Long Non-Coding RNA Small Nucleolar RNA Host Gene 5 (SNHG5) Regulates Renal Tubular Damage in Diabetic Nephropathy via Targeting MiR-26a-5p

The study explored the diagnostic value of SNHG5 in diabetic nephropathy (DN) and investigated the role and mechanism on DN via establishing the in vitro HK2 cell model. This study recruited 62 types 2 diabetes mellitus (T2DM) patients, 58 DN patients and 60 healthy controls (HC). The expressions of serum SNHG5 and miR-26a-5p were measured by RT-qPCR analysis. The diagnostic value of SNHG5 in DN was assessed by ROC curve. The in vitro cell model was built to estimate the effects of SNHG5 on cell viability, cell apoptosis, inflammation response and oxidative stress. Serum SNHG5 was increased in DN patients (relative expression: 2.04±0.34) and had the diagnostic value in DN. After HK2 cells were treated with high glucose, the cell viability decreased and apoptosis increased, and the production of inflammatory cytokines and ROS enhanced significantly. It was noticed that inhibition of SNHG5 could reverse the above phenomenon caused by high glucose.

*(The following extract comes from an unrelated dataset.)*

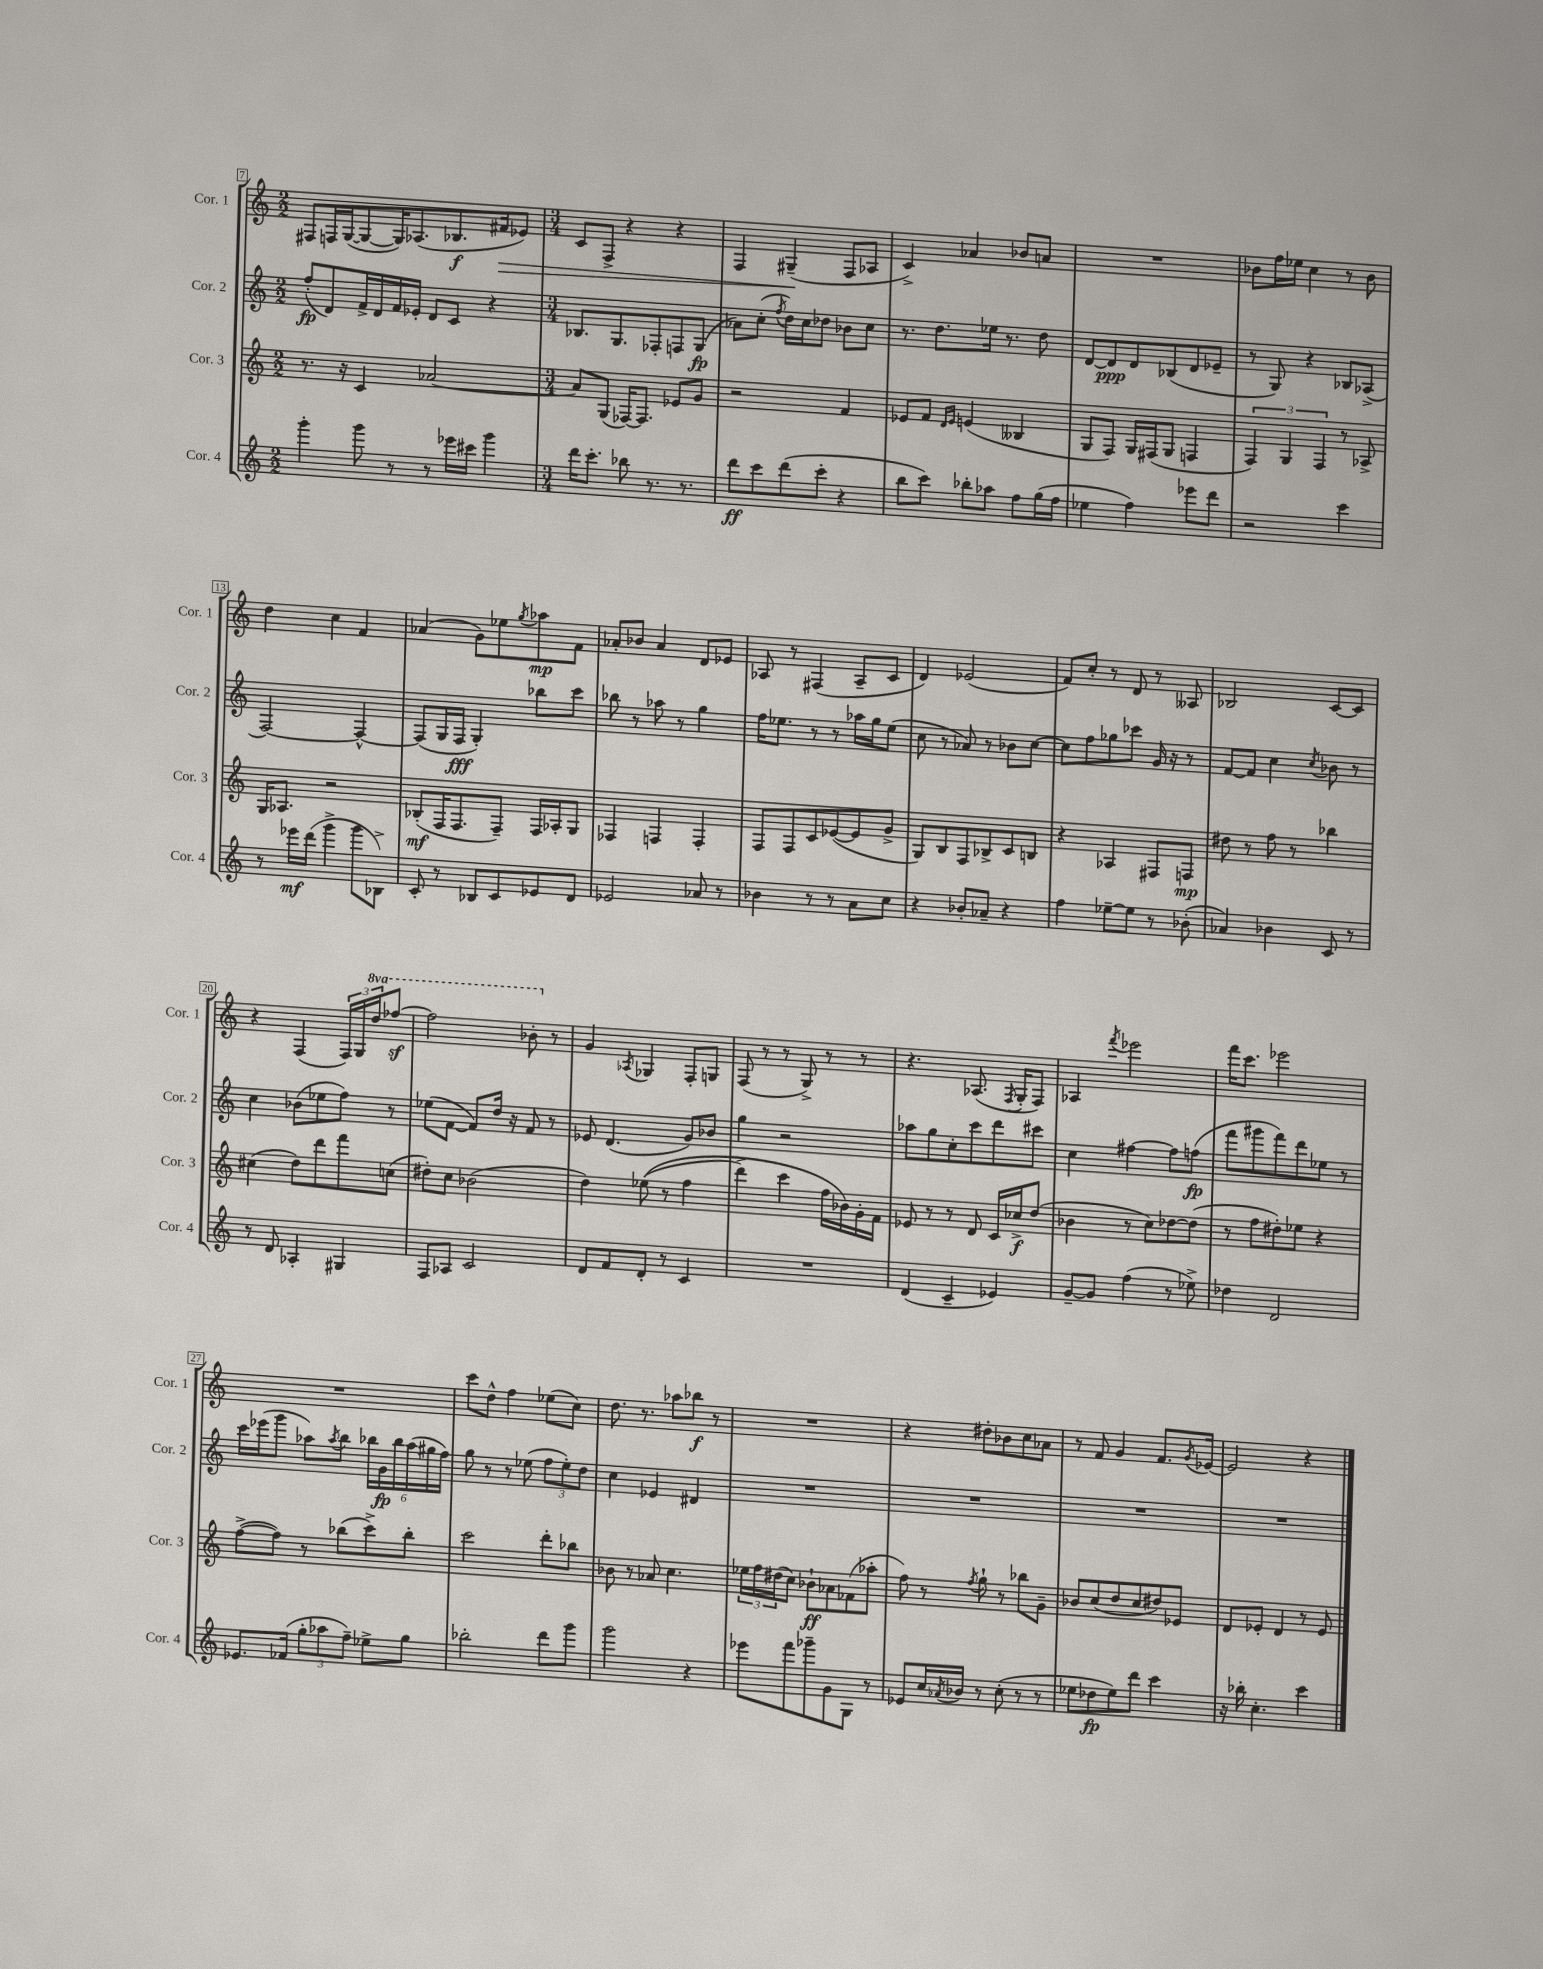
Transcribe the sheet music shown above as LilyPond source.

Besides, serum miR-26a-5p was diminished in DN patients, and luciferase reporter gene revealed that miR-26a-5p is direct target of SNHG5. These results indicated that inhibition of SNHG5 may mitigate HG-induced renal tubular damage via targeting miR-26a-5p, which providing a new insight into the mechanism of renal tubule damage in DN patients.